The two artists collaborating on this piece, Anna Ridler and Caroline Sinders, both have family ties to the deep South in the U.S., and have begun working on a longer research project into that geographical area. As part of that project, the two have created a special dataset of the Bald Cypress, a type of tree found on the Gulf Coast of the U.S. These trees are able to live for thousands of years, but at present are threatened by climate change. Their crucial role in stopping coastal erosion in the area lies in question, moreso with the surge in hurricanes happening every year. The artists have used this dataset to train a GAN to reflect on what these areas might be like in the future, with and without the trees. The moving image is generated with this model and is controlled by some of the weather data generated by the most recent hurricane in the area, Hurricane Ida.

This NFT was created for Faces of Water, an online exhibition curated by Luba Elliott for Feral File, which brought together artists who have been working with machine learning for many years, using water as a shared conceptual lens. The production of the work coincided with Hurricane Ida, which at the time was the second most destructive hurricane to make landfall in Louisiana after Katrina. Caroline was in the United States at the time (the field recordings of the storm included in the metadata were made by her) and given the exhibition's focus on environmental systems and the costs and impacts of technological infrastructures, it was important that any proceeds from the sale of the token were redirected back into the affected community. The stuttering quality of the animation is intentional and, to my mind at least, recalls the rhythm of breathing, as the branches slowly appear and fade from view. The connection between trees and breathing is indirect, but it is there (oxygen exchange and interdependence) and the work gently connects the two.

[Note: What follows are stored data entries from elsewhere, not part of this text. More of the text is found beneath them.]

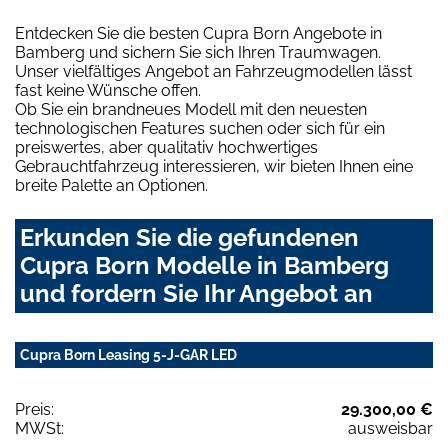
Entdecken Sie die besten Cupra Born Angebote in
Bamberg und sichern Sie sich Ihren Traumwagen.
Unser vielfältiges Angebot an Fahrzeugmodellen lässt
fast keine Wünsche offen.
Ob Sie ein brandneues Modell mit den neuesten
technologischen Features suchen oder sich für ein
preiswertes, aber qualitativ hochwertiges
Gebrauchtfahrzeug interessieren, wir bieten Ihnen eine
breite Palette an Optionen.
Erkunden Sie die gefundenen
Cupra Born Modelle in Bamberg
und fordern Sie Ihr Angebot an
Cupra Born Leasing 5-J-GAR LED
Preis:
29.300,00 €
MWSt:
ausweisbar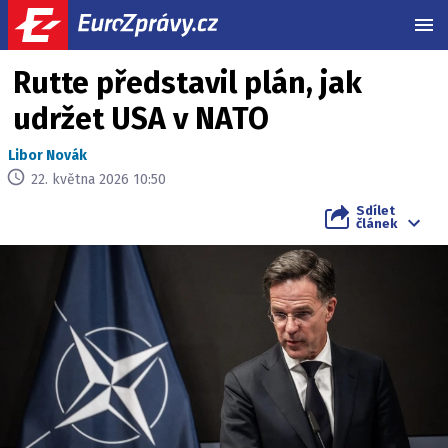
MEN
Rutte představil plán, jak
udržet USA v NATO
Libor Novák
22. května 2026 10:50
Sdílet
článek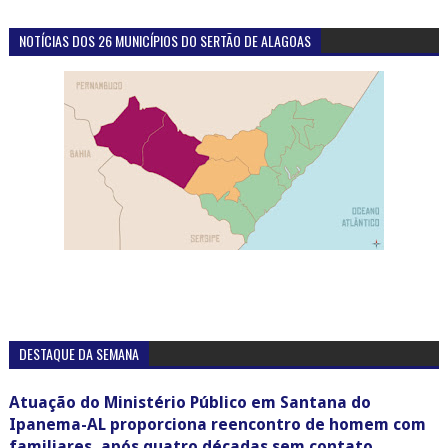
NOTÍCIAS DOS 26 MUNICÍPIOS DO SERTÃO DE ALAGOAS
DESTAQUE DA SEMANA
Atuação do Ministério Público em Santana do
Ipanema-AL proporciona reencontro de homem com
familiares, após quatro décadas sem contato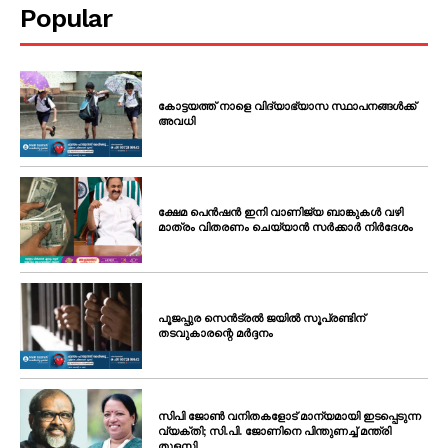
SUBSCRIBE NOW
Popular
PALA VISION
കോട്ടയത്ത് നാളെ വിദ്യാഭ്യാസ സ്ഥാപനങ്ങൾക്ക്
അവധി
About
Contact us
ക്ഷേമ പെൻഷൻ ഇനി വാണിജ്യ ബാങ്കുകൾ വഴി
Subscription Plans
മാത്രം വിതരണം ചെയ്യാൻ സർക്കാർ നിർദേശം
My account
Grievance Redressal
പൂജപ്പുര സെൻട്രൽ ജയിൽ സൂപ്രണ്ടിന്
തടവുകാരന്റെ മർദ്ദനം
സിപി ജോൺ വനിതകളോട് മാന്യമായി ഇടപ്പെടുന്ന
വ്യക്തി; സി.പി. ജോണിനെ പിന്തുണച്ച് മന്ത്രി
തുളസി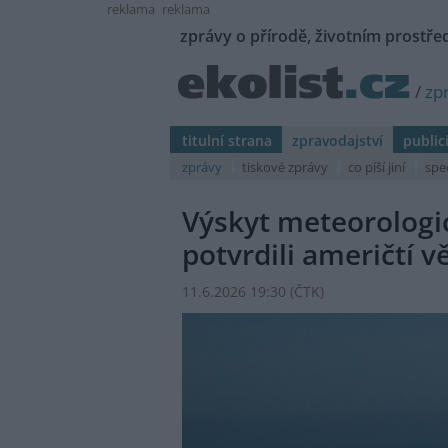
reklama
reklama
zprávy o přírodě, životním prostřed
/
zp
titulní strana
zpravodajství
public
zprávy
tiskové zprávy
co píší jiní
spe
Výskyt meteorologic
potvrdili američtí v
11.6.2026 19:30 (
ČTK
)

This project was originally minted as an edition of 88 on the Bitmark blockchain. Some collectors migrated it to Ethereum when Feral File offered a Bitmark -> Ethereum bridge. However, the artist's preference was for these artworks to live on the Tezos blockchain: https://tzkt.io/KT1Q3GCiWndMUWBjeUt12crnDFF9PFohhfmZ/operations/. All proceeds from the initial sale were donated to the Hurricane Ida Relief & Recovery Fund who are distribute funds across NOLA. Inside the metadata for the piece the collector also received one photograph from the training set, a short audio clip of a field recording of Hurricane Ida and hand-drawn maps and notes planning the research and fieldwork.